How to secure your data

As a start point, your data security needs to encompass:

  1. Control over who has access to data.
  2. Clear processes to request and receive data access (with these processes communicated across your organisation).
  3. Physical security to protect data.
  4. Regular penetration testing to check the security of existing systems.
  5. Encryption of any personal data.
  6. Auditing to understand who has used data, and what it was used for.

A good foundation is to secure all data by exception. This means you consider reasons why the data can’t be accessed, not why it could be accessed. Start with giving everyone in the organisation access and then work backwards. What data does everyone need access to? What data can be restricted, or which individuals need to be restricted, and by how much?

For organisations with limited resources, there are many effective security tools that have out-of-the-box functionality to get you started. Simply turn on functions that your organisation needs (such as masking, encryption, and role-level permissions).

It’s vital to assign responsibility for data sets to a clear owner; everyone needs to know who the data owner is. This helps with data auditing and governance. If something goes wrong, a clear chain of command to report to will vastly help with patching any security flaws.

 

Even the best security can fail

Of course, no matter how secure your systems, breaches can still occur. When securing your systems, also consider any crisis management that you may need if the data is lost. You could have the best firewall in the world, but nothing is there to stop a rogue employee from taking a photo of data on their screen and leaking it. The right technology, protocols and processes still have their limits.

 

Non-sensitive data can become sensitive when analysed

People also tend to think of access to data in an isolated way. When securing data, often information such as full names and addresses are highly secured and access restricted. However, other data sets, like a date of birth and postcode might not be as secure and can lead to someone being identified. Margin is a highly sensitive and controlled figure in many organisations. But employees with access to sales and supply chain data could combine them to estimate the company margin.

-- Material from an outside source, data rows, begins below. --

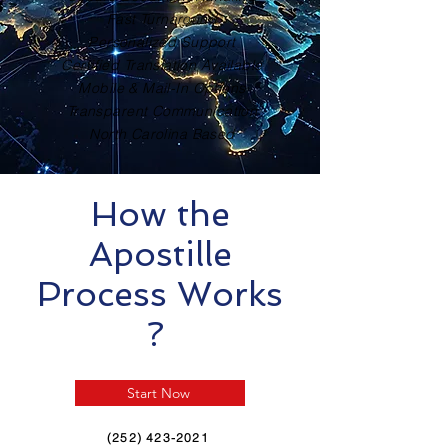
Fast Turnaround
Personalized Support
Certified Translation Available
Mobile & Mail-In Options
Transparent Communication
North Carolina Based
How the
Apostille
Process Works
?
Start Now
(252) 423-2021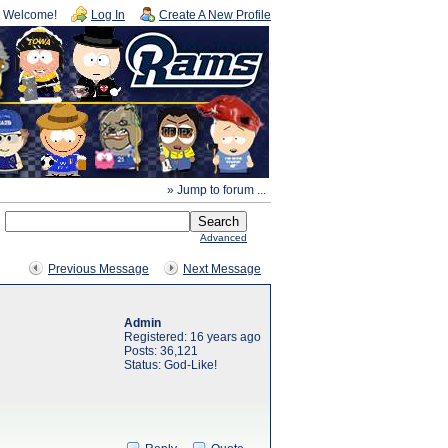
Welcome!
Log In
Create A New Profile
» Jump to forum ...
Advanced
Previous Message
Next Message
Admin
Registered: 16 years ago
Posts: 36,121
Status: God-Like!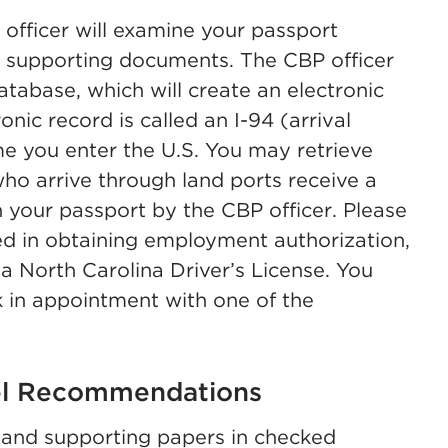
fficer will examine your passport
d supporting documents. The CBP officer
database, which will create an electronic
ronic record is called an I-94 (arrival
me you enter the U.S. You may retrieve
new tab)
who arrive through land ports receive a
your passport by the CBP officer. Please
zed in obtaining employment authorization,
 a North Carolina Driver’s License. You
k in appointment with one of the
el Recommendations
and supporting papers in checked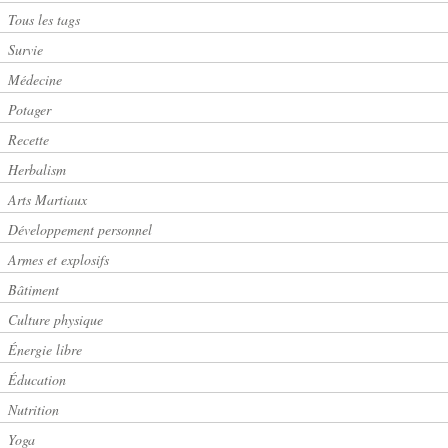
Tous les tags
Survie
Médecine
Potager
Recette
Herbalism
Arts Martiaux
Développement personnel
Armes et explosifs
Bâtiment
Culture physique
Énergie libre
Éducation
Nutrition
Yoga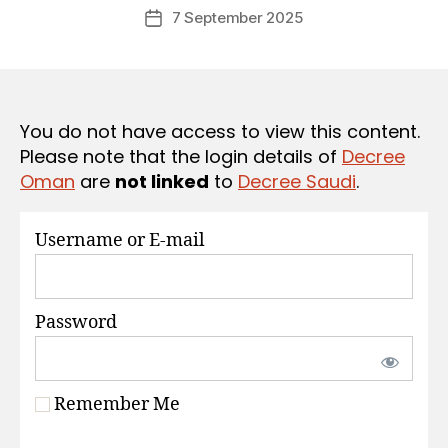
Post
S
7 September 2025
c
Post
author
r
date
e
e
You do not have access to view this content.
Please note that the login details of
Decree
Oman
are
not linked
to
Decree Saudi
.
Username or E-mail
Password
Remember Me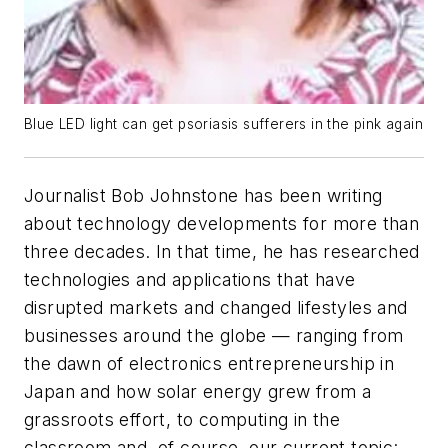
Blue LED light can get psoriasis sufferers in the pink again
Journalist Bob Johnstone has been writing
about technology developments for more than
three decades. In that time, he has researched
technologies and applications that have
disrupted markets and changed lifestyles and
businesses around the globe — ranging from
the dawn of electronics entrepreneurship in
Japan and how solar energy grew from a
grassroots effort, to computing in the
classroom and, of course, our current topic: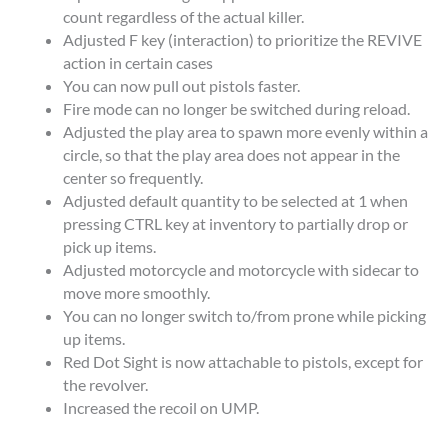
count regardless of the actual killer.
Adjusted F key (interaction) to prioritize the REVIVE
action in certain cases
You can now pull out pistols faster.
Fire mode can no longer be switched during reload.
Adjusted the play area to spawn more evenly within a
circle, so that the play area does not appear in the
center so frequently.
Adjusted default quantity to be selected at 1 when
pressing CTRL key at inventory to partially drop or
pick up items.
Adjusted motorcycle and motorcycle with sidecar to
move more smoothly.
You can no longer switch to/from prone while picking
up items.
Red Dot Sight is now attachable to pistols, except for
the revolver.
Increased the recoil on UMP.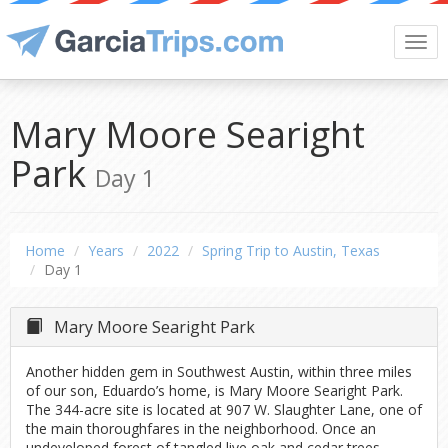
Togg
navi
Mary Moore Searight
Park
Day 1
Home
Years
2022
Spring Trip to Austin, Texas
Day 1
Mary Moore Searight Park
Another hidden gem in Southwest Austin, within three miles
of our son, Eduardo’s home, is Mary Moore Searight Park.
The 344-acre site is located at 907 W. Slaughter Lane, one of
the main thoroughfares in the neighborhood. Once an
undeveloped forest of tangled live oak and cedar trees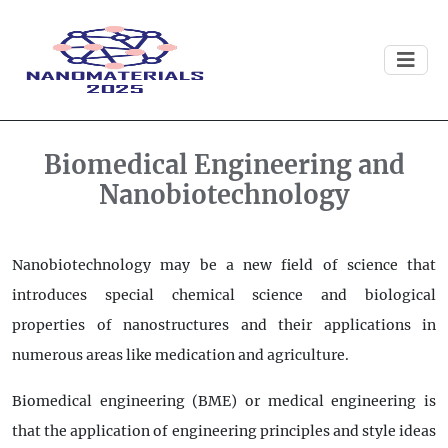
Biomedical Engineering and
Nanobiotechnology
Nanobiotechnology may be a new field of science that
introduces special chemical science and biological
properties of nanostructures and their applications in
numerous areas like medication and agriculture.
Biomedical engineering (BME) or medical engineering is
that the application of engineering principles and style ideas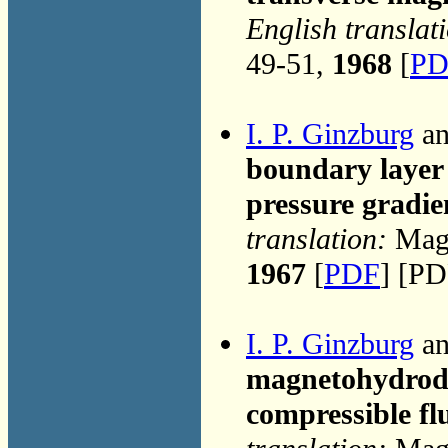
English translat
49-51,
1968
[
PD
I. P. Ginzburg
an
boundary layer 
pressure gradie
translation:
Magn
1967
[
PDF
] [PD
I. P. Ginzburg
an
magnetohydrody
compressible fl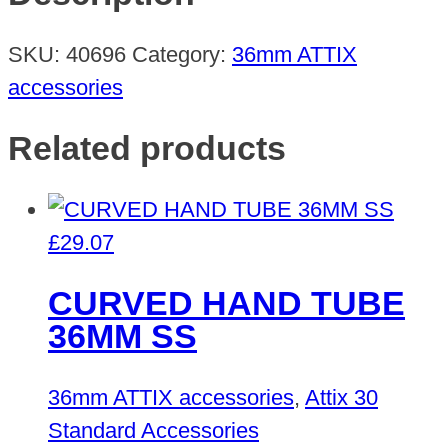
quantity
SKU:
40696
Category:
36mm ATTIX
accessories
Related products
£
29.07
CURVED HAND TUBE
36MM SS
36mm ATTIX accessories
,
Attix 30
Standard Accessories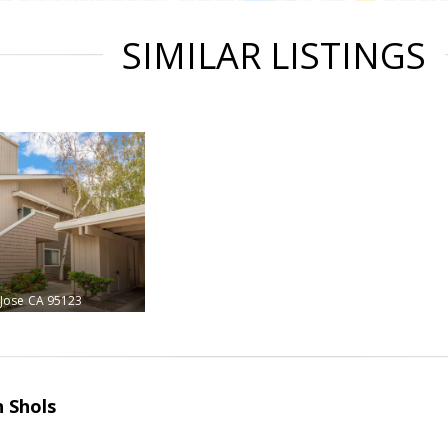
SIMILAR LISTINGS
 Jose
CA 95123
 Shols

When securing data, therefore, don’t just consider the data itself but what it could become. Secure the elements of sensitive data as well. Don’t fall for data that is pseudo-anonymous by believing that it’s fully secure and anonymous.

 

Data security should not hinder operations

Another aspect of data security to consider is the user experience of your security approach. Employees need a seamless user experience when working. Security systems must not hinder their work. It needs to run in the background without requiring their involvement. They shouldn’t even know that it’s there.

 

Employees are your weakest link

Speaking of which, people are often the weakest link in your security. Again, there’s very little you can do to stop someone from taking a photo of a computer screen. An integral part of data security is educating people on best practice. That includes teaching them not to write passwords down, what makes a strong password and to always lock their computers when away from their desks. Hold regular sessions to refresh their knowledge and keep people up to speed with current security threats.

 

Keep backing-up your data

Also back-up your data on a regular (weekly or daily) basis. In the event of a data breach or hack, that back-up will come in handy. It also gives you an opportunity to audit your data at the same time.

 

Take it seriously

Any organisation that uses data needs to take data security seriously. There is a risk when you store any data. It’s precious stuff, and there are a lot of people out there who’d love to get their hands on it. Following data security best practices will stop them in their tracks. Good data governance will also prevent leaks from occurring.

You cannot use data without securing it. That goes beyond physical security, pen tests and firewalls. It’s also about the mindset of your employees and their respect for data. Create a culture of accountability, and the rest of your data security will be much easier to implement.